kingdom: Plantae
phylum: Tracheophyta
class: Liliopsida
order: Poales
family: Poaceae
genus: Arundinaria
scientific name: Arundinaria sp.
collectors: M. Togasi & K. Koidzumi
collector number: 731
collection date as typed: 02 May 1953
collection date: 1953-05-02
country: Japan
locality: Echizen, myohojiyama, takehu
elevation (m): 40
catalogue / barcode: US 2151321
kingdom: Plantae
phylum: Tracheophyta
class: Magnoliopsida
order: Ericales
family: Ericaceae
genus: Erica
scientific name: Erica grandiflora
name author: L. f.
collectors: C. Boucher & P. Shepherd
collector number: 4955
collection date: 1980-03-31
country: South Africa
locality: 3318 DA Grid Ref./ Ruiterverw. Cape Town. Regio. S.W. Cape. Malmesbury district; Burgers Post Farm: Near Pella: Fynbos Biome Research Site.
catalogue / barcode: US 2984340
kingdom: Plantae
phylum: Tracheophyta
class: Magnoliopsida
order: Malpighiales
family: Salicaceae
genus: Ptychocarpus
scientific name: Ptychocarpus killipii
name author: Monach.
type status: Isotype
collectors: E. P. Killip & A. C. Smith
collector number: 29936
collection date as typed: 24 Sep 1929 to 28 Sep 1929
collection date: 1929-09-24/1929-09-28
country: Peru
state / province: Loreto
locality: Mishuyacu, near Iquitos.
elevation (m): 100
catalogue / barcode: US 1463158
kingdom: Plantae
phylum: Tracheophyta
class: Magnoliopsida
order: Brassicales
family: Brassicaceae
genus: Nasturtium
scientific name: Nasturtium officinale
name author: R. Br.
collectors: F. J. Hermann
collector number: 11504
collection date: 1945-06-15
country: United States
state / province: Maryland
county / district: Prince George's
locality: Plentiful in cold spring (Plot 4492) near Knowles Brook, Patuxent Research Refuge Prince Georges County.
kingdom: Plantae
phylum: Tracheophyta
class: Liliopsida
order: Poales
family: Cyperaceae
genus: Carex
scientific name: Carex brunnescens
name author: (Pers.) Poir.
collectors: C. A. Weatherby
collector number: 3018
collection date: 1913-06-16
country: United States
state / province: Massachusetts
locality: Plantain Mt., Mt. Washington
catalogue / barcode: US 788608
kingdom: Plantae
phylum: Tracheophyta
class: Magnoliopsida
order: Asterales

= = = = = = =

- _PROBLEM DESCRIPTION_
Render every line of the entries above as one numbered list, leaving out any blank lines.

- _THE REPLY_
1. kingdom: Plantae
2. phylum: Tracheophyta
3. class: Liliopsida
4. order: Poales
5. family: Poaceae
6. genus: Arundinaria
7. scientific name: Arundinaria sp.
8. collectors: M. Togasi & K. Koidzumi
9. collector number: 731
10. collection date as typed: 02 May 1953
11. collection date: 1953-05-02
12. country: Japan
13. locality: Echizen, myohojiyama, takehu
14. elevation (m): 40
15. catalogue / barcode: US 2151321
16. kingdom: Plantae
17. phylum: Tracheophyta
18. class: Magnoliopsida
19. order: Ericales
20. family: Ericaceae
21. genus: Erica
22. scientific name: Erica grandiflora
23. name author: L. f.
24. collectors: C. Boucher & P. Shepherd
25. collector number: 4955
26. collection date: 1980-03-31
27. country: South Africa
28. locality: 3318 DA Grid Ref./ Ruiterverw. Cape Town. Regio. S.W. Cape. Malmesbury district; Burgers Post Farm: Near Pella: Fynbos Biome Research Site.
29. catalogue / barcode: US 2984340
30. kingdom: Plantae
31. phylum: Tracheophyta
32. class: Magnoliopsida
33. order: Malpighiales
34. family: Salicaceae
35. genus: Ptychocarpus
36. scientific name: Ptychocarpus killipii
37. name author: Monach.
38. type status: Isotype
39. collectors: E. P. Killip & A. C. Smith
40. collector number: 29936
41. collection date as typed: 24 Sep 1929 to 28 Sep 1929
42. collection date: 1929-09-24/1929-09-28
43. country: Peru
44. state / province: Loreto
45. locality: Mishuyacu, near Iquitos.
46. elevation (m): 100
47. catalogue / barcode: US 1463158
48. kingdom: Plantae
49. phylum: Tracheophyta
50. class: Magnoliopsida
51. order: Brassicales
52. family: Brassicaceae
53. genus: Nasturtium
54. scientific name: Nasturtium officinale
55. name author: R. Br.
56. collectors: F. J. Hermann
57. collector number: 11504
58. collection date: 1945-06-15
59. country: United States
60. state / province: Maryland
61. county / district: Prince George's
62. locality: Plentiful in cold spring (Plot 4492) near Knowles Brook, Patuxent Research Refuge Prince Georges County.
63. kingdom: Plantae
64. phylum: Tracheophyta
65. class: Liliopsida
66. order: Poales
67. family: Cyperaceae
68. genus: Carex
69. scientific name: Carex brunnescens
70. name author: (Pers.) Poir.
71. collectors: C. A. Weatherby
72. collector number: 3018
73. collection date: 1913-06-16
74. country: United States
75. state / province: Massachusetts
76. locality: Plantain Mt., Mt. Washington
77. catalogue / barcode: US 788608
78. kingdom: Plantae
79. phylum: Tracheophyta
80. class: Magnoliopsida
81. order: Asterales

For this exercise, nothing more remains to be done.